I can check another of Jane Austen’s masterpieces off my list. Last night, I finished Emma, which Jane wrote and which was published in 1816, the year before she died.
It includes the dedication which is a major part of the Jane Austen mystery, Jane and the Waterloo Map, by Stephanie Barron. The dedication says: To His Royal Highness The Prince Regent, This work is, by his Royal Highness’s Permission, most respectfully dedicated, by His Royal Highness’s dutiful and obedient humble servant, The Author. No wonder the royals were so sure they were always right!
The Cincinnati Library provided this in a large type edition – it was 684 pages. And I now know probably almost all of the prevailing rules about who calls on whom, when, how and why in English manners and society in the early 1800s. Whew! I am glad life is so much simpler now. And texting doesn’t involve a lot of social rules.
Emma is a 21-year-old member of the gentry, wealthy in her own right, sweet and naive in some ways, but also quite sure she knows who belongs with whom, how things should be done, and is very willing to act on those beliefs to arrange and fix the lives of her friends. We definitely would recognize Emma today, though this book is over 200 years old. She is also living in a fairly backwater part of England, which gives her just a small segment of society to work on, and we get to know them all very well.

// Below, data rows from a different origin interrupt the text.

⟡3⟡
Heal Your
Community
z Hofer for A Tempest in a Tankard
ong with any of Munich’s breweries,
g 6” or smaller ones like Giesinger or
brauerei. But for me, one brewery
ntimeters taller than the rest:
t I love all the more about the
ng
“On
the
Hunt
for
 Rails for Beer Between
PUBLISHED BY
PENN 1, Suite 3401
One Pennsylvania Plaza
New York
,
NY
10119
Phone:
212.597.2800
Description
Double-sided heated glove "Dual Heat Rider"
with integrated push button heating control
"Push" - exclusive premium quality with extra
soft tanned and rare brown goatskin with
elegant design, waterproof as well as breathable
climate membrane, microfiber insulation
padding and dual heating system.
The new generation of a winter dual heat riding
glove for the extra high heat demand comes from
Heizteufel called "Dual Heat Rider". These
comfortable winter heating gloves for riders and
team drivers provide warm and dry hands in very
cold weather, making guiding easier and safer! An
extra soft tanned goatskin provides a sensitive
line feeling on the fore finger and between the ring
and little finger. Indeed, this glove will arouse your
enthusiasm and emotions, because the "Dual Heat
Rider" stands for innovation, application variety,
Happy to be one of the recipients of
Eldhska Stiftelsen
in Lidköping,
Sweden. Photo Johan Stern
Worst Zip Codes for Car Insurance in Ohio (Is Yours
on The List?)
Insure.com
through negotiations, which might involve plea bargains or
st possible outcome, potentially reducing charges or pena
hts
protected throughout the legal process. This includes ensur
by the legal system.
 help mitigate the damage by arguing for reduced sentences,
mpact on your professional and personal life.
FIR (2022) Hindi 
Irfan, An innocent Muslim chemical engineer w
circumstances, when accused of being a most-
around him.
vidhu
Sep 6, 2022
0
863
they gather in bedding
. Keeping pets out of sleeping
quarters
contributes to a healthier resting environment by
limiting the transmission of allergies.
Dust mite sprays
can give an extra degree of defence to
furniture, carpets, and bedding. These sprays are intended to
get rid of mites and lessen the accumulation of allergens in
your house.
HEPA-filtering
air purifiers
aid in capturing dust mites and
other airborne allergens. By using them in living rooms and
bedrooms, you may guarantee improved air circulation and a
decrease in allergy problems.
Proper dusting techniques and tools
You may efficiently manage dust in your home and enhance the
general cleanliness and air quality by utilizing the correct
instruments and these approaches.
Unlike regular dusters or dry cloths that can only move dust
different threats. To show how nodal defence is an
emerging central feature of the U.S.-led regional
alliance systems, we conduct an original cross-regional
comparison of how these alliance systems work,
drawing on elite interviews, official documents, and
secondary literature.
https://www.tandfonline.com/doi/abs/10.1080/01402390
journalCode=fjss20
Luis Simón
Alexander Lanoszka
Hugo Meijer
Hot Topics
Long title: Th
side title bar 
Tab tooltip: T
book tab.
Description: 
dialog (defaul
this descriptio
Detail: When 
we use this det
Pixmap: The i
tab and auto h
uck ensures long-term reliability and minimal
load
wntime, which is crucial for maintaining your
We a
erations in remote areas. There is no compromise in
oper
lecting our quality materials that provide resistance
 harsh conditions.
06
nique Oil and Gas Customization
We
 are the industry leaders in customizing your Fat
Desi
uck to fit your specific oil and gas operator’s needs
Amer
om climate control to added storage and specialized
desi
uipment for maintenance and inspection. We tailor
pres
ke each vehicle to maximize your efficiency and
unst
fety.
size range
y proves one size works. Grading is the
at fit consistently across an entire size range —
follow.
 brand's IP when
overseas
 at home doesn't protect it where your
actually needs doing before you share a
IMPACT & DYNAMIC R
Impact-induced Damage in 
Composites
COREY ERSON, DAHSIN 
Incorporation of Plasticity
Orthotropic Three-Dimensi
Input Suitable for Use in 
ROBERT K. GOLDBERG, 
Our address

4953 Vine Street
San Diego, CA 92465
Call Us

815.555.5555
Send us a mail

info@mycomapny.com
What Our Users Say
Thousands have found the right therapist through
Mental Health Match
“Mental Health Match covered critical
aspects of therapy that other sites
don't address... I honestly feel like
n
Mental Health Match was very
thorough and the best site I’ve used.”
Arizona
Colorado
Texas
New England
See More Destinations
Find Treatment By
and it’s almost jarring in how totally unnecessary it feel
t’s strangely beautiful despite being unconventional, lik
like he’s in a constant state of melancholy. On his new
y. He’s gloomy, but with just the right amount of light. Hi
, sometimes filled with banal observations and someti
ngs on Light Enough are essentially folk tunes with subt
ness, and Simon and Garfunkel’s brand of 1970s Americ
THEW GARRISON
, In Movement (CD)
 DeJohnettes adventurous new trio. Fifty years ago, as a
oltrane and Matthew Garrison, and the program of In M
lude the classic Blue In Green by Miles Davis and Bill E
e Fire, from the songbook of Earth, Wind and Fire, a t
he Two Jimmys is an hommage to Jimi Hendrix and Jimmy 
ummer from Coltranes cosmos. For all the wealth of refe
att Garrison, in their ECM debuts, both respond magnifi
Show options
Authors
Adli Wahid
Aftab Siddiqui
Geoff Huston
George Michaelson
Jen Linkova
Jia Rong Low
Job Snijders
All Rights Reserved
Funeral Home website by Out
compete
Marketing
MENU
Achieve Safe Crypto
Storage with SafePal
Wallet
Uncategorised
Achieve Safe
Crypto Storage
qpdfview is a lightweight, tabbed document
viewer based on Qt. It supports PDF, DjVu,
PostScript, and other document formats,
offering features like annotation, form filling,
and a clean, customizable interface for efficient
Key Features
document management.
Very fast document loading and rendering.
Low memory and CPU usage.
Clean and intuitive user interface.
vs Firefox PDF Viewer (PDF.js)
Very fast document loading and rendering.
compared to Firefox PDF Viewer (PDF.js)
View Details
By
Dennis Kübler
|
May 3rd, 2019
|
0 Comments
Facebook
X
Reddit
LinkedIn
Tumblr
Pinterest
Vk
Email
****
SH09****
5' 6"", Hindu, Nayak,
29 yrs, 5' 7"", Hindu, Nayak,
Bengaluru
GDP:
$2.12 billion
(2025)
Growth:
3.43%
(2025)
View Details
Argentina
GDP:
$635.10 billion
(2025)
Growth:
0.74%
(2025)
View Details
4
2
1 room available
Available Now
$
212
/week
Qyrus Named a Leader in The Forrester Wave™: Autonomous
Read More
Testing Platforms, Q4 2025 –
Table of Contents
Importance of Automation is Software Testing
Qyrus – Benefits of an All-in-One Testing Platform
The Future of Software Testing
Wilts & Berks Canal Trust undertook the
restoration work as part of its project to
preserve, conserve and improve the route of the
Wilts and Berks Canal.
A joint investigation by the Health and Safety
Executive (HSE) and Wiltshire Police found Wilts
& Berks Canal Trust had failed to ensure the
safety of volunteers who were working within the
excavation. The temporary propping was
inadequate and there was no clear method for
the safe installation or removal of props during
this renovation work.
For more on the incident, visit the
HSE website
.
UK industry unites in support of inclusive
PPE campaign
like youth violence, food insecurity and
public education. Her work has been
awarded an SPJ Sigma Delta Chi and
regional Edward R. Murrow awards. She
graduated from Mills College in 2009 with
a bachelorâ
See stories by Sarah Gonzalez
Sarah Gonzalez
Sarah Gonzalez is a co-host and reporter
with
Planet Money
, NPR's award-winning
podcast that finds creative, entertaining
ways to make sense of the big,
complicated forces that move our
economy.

Needless to say, Emma is almost always, and flamingly, wrong. So there is a lot of Jane’s subtle humor in these pages. Emma is, though, very good hearted, and very smart in some ways, while also missing clues right in front of her. As well as always insisting she herself, while working to marry off friends and acquaintances, will never marry.
The book ends well, which I always appreciate. And is fairly lighted-hearted and fun. It also could have been written yesterday or tomorrow, thus demonstrating Jane’s genius and gifts. Enjoy!